:: Aim of the exercise ::
Look for "Makerfabs" in every line of the listing. Copy the lines that have it.

:: Data records ::
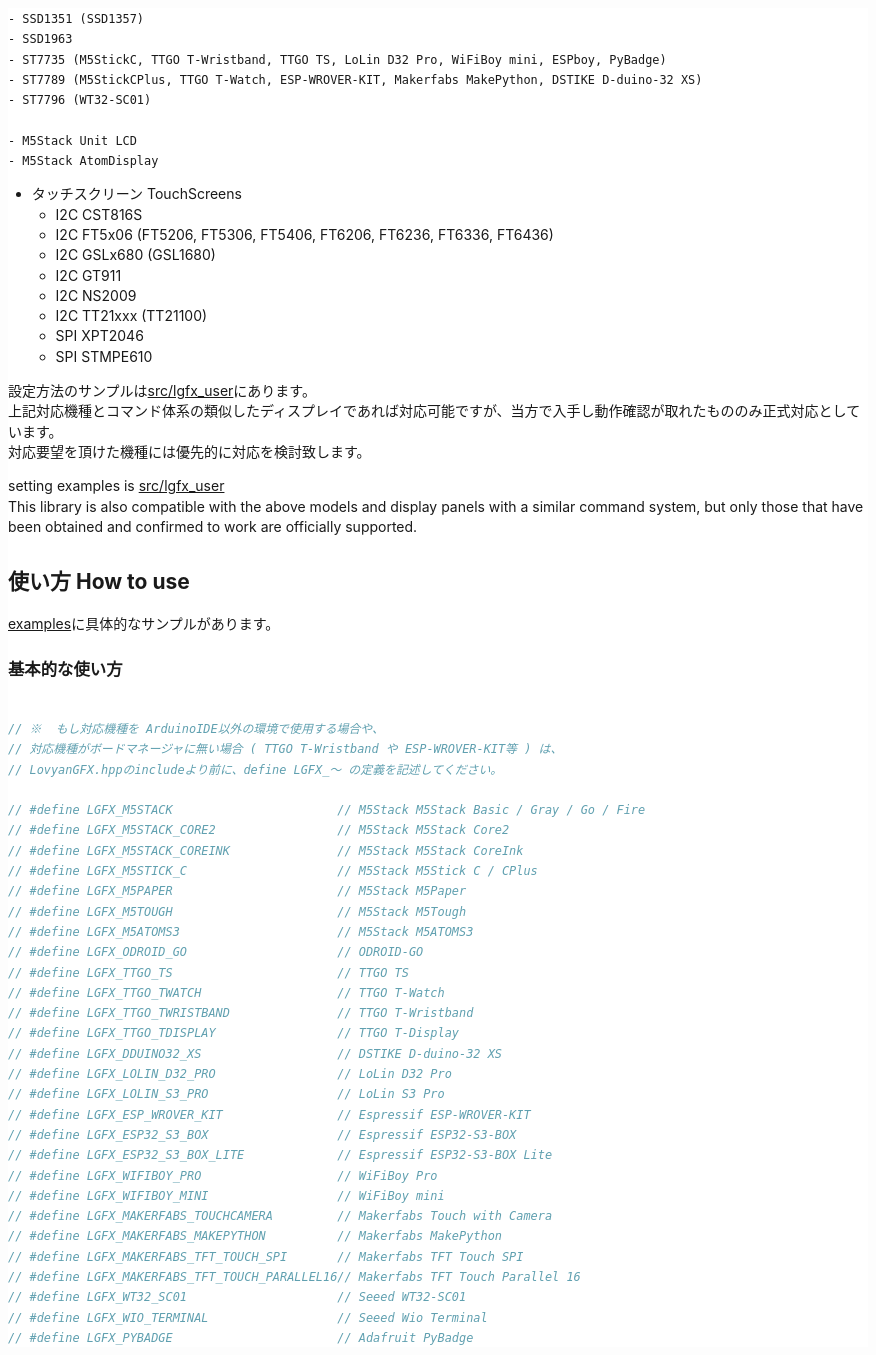     - SSD1351 (SSD1357)
    - SSD1963
    - ST7735 (M5StickC, TTGO T-Wristband, TTGO TS, LoLin D32 Pro, WiFiBoy mini, ESPboy, PyBadge)
    - ST7789 (M5StickCPlus, TTGO T-Watch, ESP-WROVER-KIT, Makerfabs MakePython, DSTIKE D-duino-32 XS)
    - ST7796 (WT32-SC01)

    - M5Stack Unit LCD
    - M5Stack AtomDisplay

  - タッチスクリーン TouchScreens
    - I2C CST816S
    - I2C FT5x06 (FT5206, FT5306, FT5406, FT6206, FT6236, FT6336, FT6436)
    - I2C GSLx680 (GSL1680)
    - I2C GT911
    - I2C NS2009
    - I2C TT21xxx (TT21100)
    - SPI XPT2046
    - SPI STMPE610


設定方法のサンプルは[src/lgfx_user](src/lgfx_user)にあります。  
上記対応機種とコマンド体系の類似したディスプレイであれば対応可能ですが、当方で入手し動作確認が取れたもののみ正式対応としています。  
対応要望を頂けた機種には優先的に対応を検討致します。  
  
setting examples is [src/lgfx_user](src/lgfx_user)  
This library is also compatible with the above models and display panels with a similar command system,
 but only those that have been obtained and confirmed to work are officially supported.  

使い方 How to use
----------------
[examples](examples/)に具体的なサンプルがあります。
### 基本的な使い方
```c

// ※  もし対応機種を ArduinoIDE以外の環境で使用する場合や、
// 対応機種がボードマネージャに無い場合 ( TTGO T-Wristband や ESP-WROVER-KIT等 ) は、
// LovyanGFX.hppのincludeより前に、define LGFX_～ の定義を記述してください。

// #define LGFX_M5STACK                       // M5Stack M5Stack Basic / Gray / Go / Fire
// #define LGFX_M5STACK_CORE2                 // M5Stack M5Stack Core2
// #define LGFX_M5STACK_COREINK               // M5Stack M5Stack CoreInk
// #define LGFX_M5STICK_C                     // M5Stack M5Stick C / CPlus
// #define LGFX_M5PAPER                       // M5Stack M5Paper
// #define LGFX_M5TOUGH                       // M5Stack M5Tough
// #define LGFX_M5ATOMS3                      // M5Stack M5ATOMS3
// #define LGFX_ODROID_GO                     // ODROID-GO
// #define LGFX_TTGO_TS                       // TTGO TS
// #define LGFX_TTGO_TWATCH                   // TTGO T-Watch
// #define LGFX_TTGO_TWRISTBAND               // TTGO T-Wristband
// #define LGFX_TTGO_TDISPLAY                 // TTGO T-Display
// #define LGFX_DDUINO32_XS                   // DSTIKE D-duino-32 XS
// #define LGFX_LOLIN_D32_PRO                 // LoLin D32 Pro
// #define LGFX_LOLIN_S3_PRO                  // LoLin S3 Pro
// #define LGFX_ESP_WROVER_KIT                // Espressif ESP-WROVER-KIT
// #define LGFX_ESP32_S3_BOX                  // Espressif ESP32-S3-BOX
// #define LGFX_ESP32_S3_BOX_LITE             // Espressif ESP32-S3-BOX Lite
// #define LGFX_WIFIBOY_PRO                   // WiFiBoy Pro
// #define LGFX_WIFIBOY_MINI                  // WiFiBoy mini
// #define LGFX_MAKERFABS_TOUCHCAMERA         // Makerfabs Touch with Camera
// #define LGFX_MAKERFABS_MAKEPYTHON          // Makerfabs MakePython
// #define LGFX_MAKERFABS_TFT_TOUCH_SPI       // Makerfabs TFT Touch SPI
// #define LGFX_MAKERFABS_TFT_TOUCH_PARALLEL16// Makerfabs TFT Touch Parallel 16
// #define LGFX_WT32_SC01                     // Seeed WT32-SC01
// #define LGFX_WIO_TERMINAL                  // Seeed Wio Terminal
// #define LGFX_PYBADGE                       // Adafruit PyBadge
```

:: Solution ::
    - ST7789 (M5StickCPlus, TTGO T-Watch, ESP-WROVER-KIT, Makerfabs MakePython, DSTIKE D-duino-32 XS)
// #define LGFX_MAKERFABS_TOUCHCAMERA         // Makerfabs Touch with Camera
// #define LGFX_MAKERFABS_MAKEPYTHON          // Makerfabs MakePython
// #define LGFX_MAKERFABS_TFT_TOUCH_SPI       // Makerfabs TFT Touch SPI
// #define LGFX_MAKERFABS_TFT_TOUCH_PARALLEL16// Makerfabs TFT Touch Parallel 16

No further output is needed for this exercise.